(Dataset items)
--------------------------------

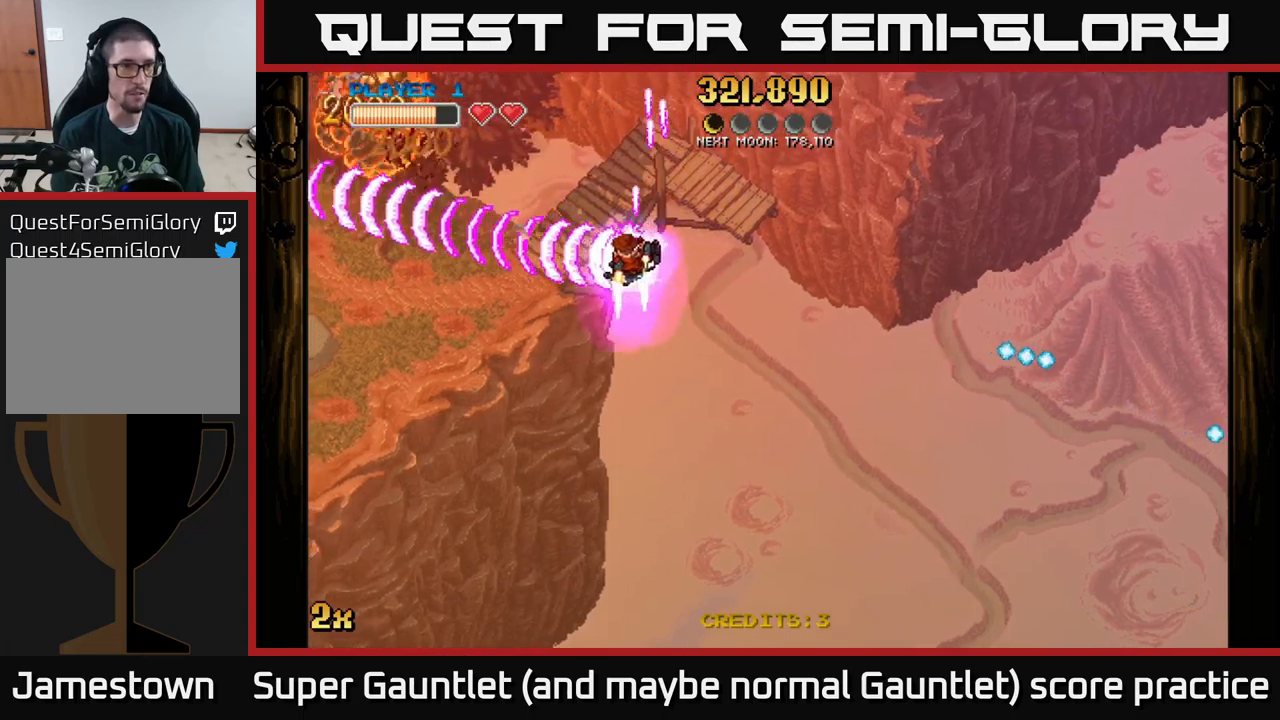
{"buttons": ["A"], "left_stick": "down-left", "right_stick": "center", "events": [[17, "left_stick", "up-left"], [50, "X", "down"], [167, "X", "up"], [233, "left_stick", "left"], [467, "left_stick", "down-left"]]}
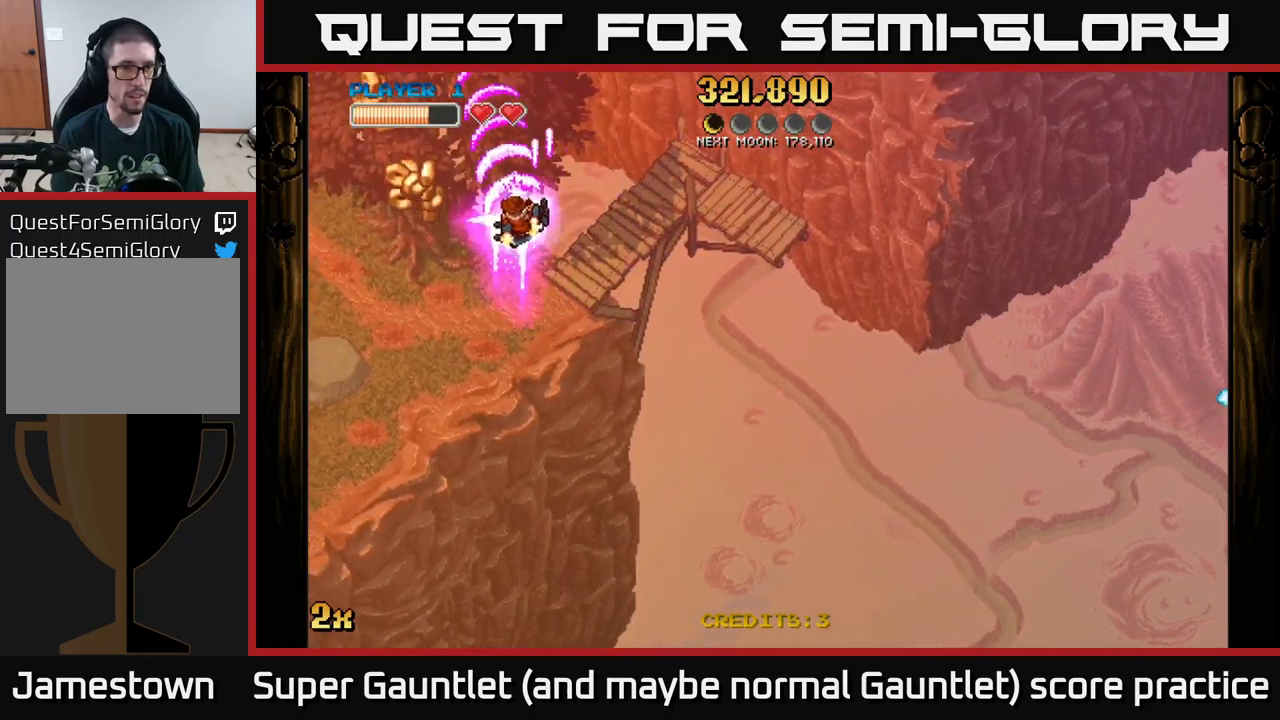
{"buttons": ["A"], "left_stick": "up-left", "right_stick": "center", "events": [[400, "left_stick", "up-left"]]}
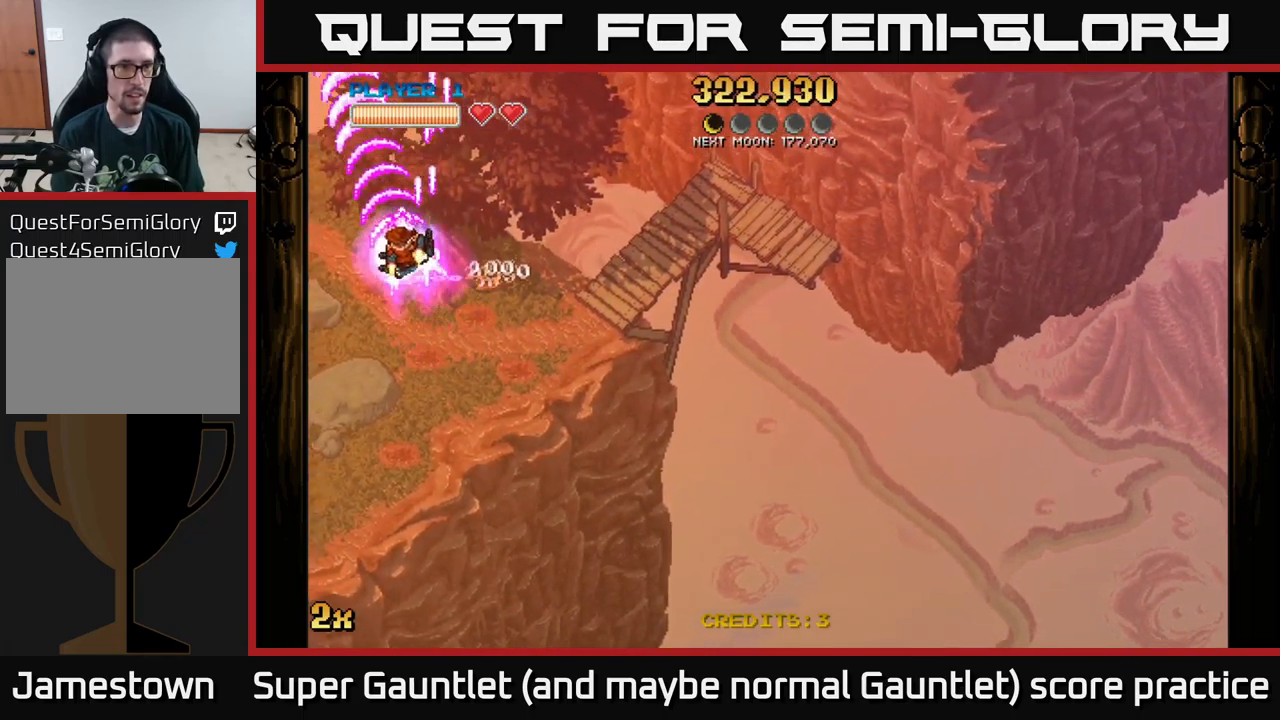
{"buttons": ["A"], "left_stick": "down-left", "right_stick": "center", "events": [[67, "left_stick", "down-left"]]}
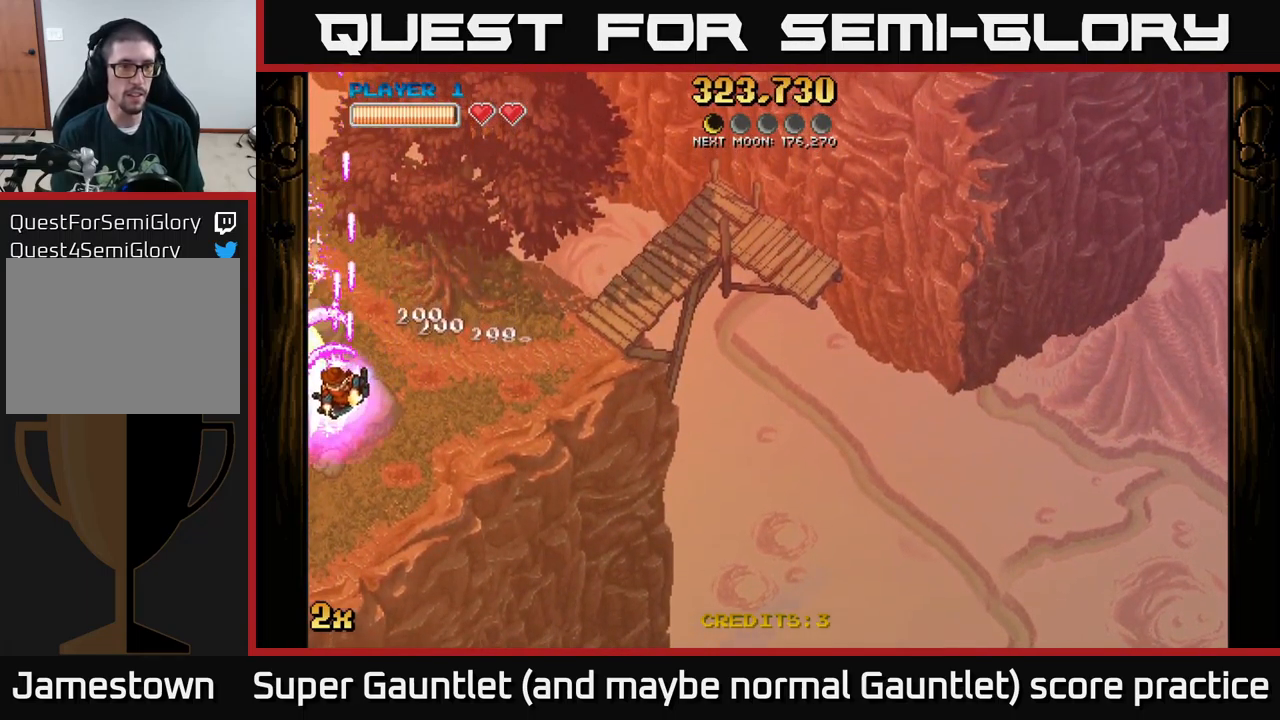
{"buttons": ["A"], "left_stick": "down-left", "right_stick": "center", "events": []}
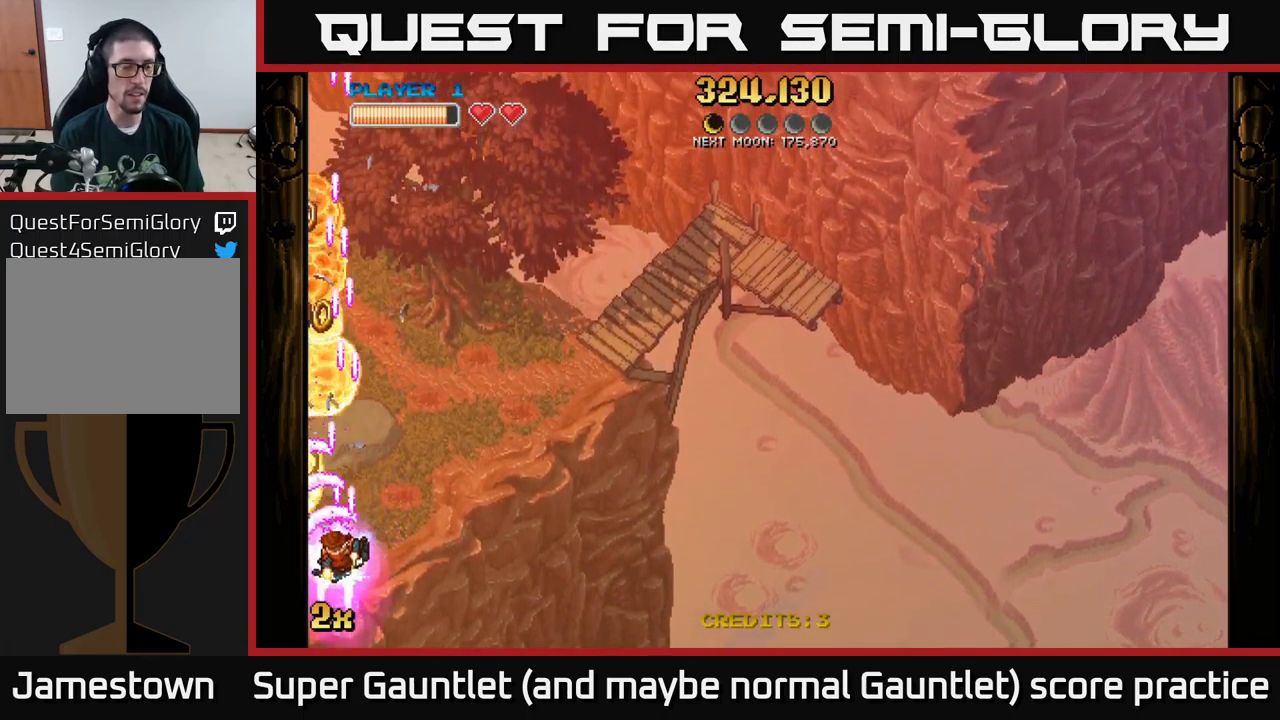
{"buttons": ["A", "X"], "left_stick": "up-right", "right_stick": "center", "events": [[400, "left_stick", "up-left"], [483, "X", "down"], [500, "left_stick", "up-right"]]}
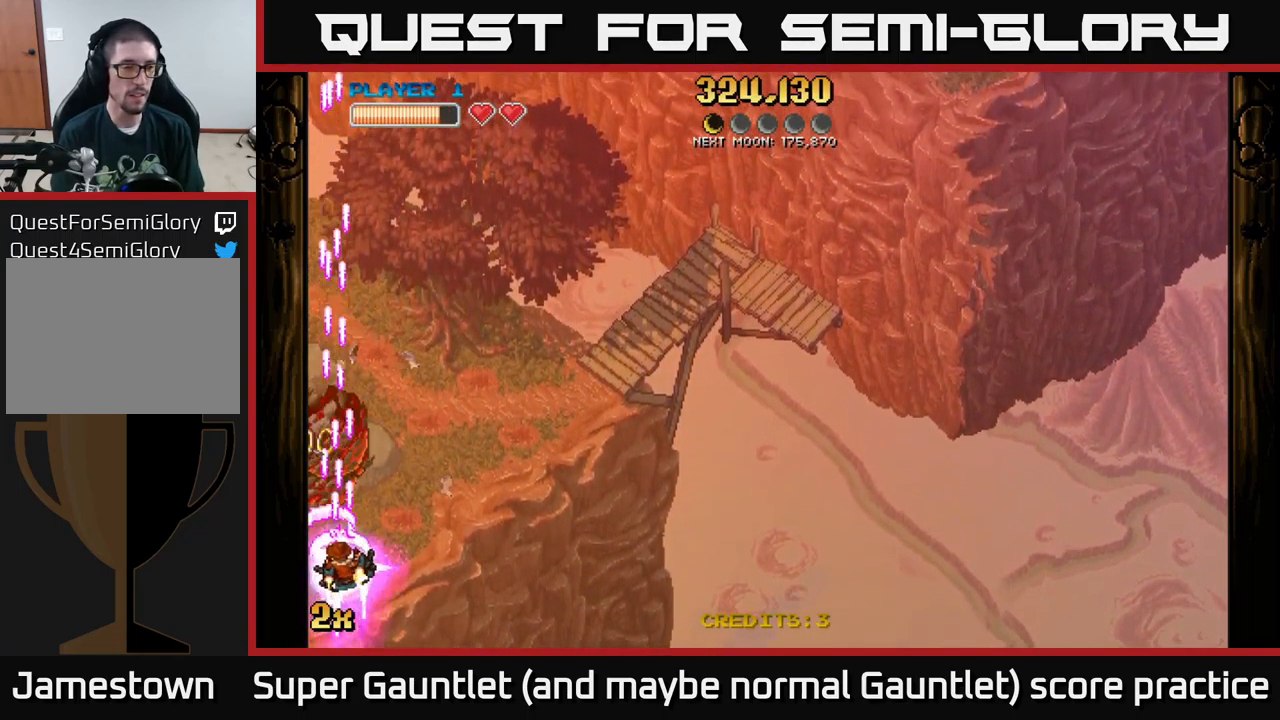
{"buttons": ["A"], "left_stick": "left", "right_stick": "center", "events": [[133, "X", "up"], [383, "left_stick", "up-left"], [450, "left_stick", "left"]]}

--------------------------------

*Exercise instructions*
Within the entries above, find every line where the string "down" occurs, and copy it.

*Answer space*
{"buttons": ["A"], "left_stick": "down-left", "right_stick": "center", "events": [[17, "left_stick", "up-left"], [50, "X", "down"], [167, "X", "up"], [233, "left_stick", "left"], [467, "left_stick", "down-left"]]}
{"buttons": ["A"], "left_stick": "down-left", "right_stick": "center", "events": [[67, "left_stick", "down-left"]]}
{"buttons": ["A"], "left_stick": "down-left", "right_stick": "center", "events": []}
{"buttons": ["A", "X"], "left_stick": "up-right", "right_stick": "center", "events": [[400, "left_stick", "up-left"], [483, "X", "down"], [500, "left_stick", "up-right"]]}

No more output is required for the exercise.